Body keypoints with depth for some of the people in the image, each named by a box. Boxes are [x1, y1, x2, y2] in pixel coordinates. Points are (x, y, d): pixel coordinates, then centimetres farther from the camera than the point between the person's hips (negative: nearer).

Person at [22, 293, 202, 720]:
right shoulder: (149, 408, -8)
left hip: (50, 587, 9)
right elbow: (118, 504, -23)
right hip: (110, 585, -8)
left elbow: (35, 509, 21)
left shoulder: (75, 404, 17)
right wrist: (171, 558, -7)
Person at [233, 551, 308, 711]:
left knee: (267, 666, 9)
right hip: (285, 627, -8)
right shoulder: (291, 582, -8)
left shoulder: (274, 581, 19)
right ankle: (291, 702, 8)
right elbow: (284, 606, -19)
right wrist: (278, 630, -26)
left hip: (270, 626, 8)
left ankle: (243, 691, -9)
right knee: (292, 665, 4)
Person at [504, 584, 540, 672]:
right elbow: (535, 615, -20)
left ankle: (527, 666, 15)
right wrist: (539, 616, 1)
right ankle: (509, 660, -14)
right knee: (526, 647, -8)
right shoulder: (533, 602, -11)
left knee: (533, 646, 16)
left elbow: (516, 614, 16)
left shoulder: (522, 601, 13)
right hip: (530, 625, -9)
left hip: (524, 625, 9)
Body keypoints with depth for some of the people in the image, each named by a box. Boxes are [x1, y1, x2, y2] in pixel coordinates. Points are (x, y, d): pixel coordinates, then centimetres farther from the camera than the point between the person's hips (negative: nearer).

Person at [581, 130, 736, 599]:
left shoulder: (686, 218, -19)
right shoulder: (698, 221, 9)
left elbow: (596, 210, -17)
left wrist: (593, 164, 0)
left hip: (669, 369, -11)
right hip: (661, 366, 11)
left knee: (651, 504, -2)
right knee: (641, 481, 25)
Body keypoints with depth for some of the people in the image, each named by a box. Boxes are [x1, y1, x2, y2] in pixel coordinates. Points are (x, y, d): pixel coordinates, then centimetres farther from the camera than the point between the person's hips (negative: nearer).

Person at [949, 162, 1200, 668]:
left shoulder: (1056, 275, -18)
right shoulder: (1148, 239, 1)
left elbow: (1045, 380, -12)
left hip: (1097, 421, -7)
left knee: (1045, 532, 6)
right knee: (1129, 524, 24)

________________

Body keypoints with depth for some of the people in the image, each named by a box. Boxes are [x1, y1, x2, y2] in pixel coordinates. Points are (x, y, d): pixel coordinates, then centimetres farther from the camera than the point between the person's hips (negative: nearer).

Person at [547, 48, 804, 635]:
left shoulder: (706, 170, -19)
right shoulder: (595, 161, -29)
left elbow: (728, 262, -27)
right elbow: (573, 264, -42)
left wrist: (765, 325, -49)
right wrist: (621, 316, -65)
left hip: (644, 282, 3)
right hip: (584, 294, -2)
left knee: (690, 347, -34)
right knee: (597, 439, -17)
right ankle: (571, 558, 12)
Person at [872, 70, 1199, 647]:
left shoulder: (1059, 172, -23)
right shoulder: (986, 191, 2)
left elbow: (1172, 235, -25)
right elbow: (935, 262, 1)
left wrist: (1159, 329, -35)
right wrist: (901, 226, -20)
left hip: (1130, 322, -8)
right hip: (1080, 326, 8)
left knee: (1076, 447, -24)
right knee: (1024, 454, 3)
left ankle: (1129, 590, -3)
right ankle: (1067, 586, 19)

________________

▶ _THE PROBLEM_
Reproduce, exactly as they stand in the data above, the lines from the one that holds "right hip: (1080, 326, 8)" to the one that holds "right ankle: (1067, 586, 19)", inclusive.

▶ _ANSWER AREA_
right hip: (1080, 326, 8)
left knee: (1076, 447, -24)
right knee: (1024, 454, 3)
left ankle: (1129, 590, -3)
right ankle: (1067, 586, 19)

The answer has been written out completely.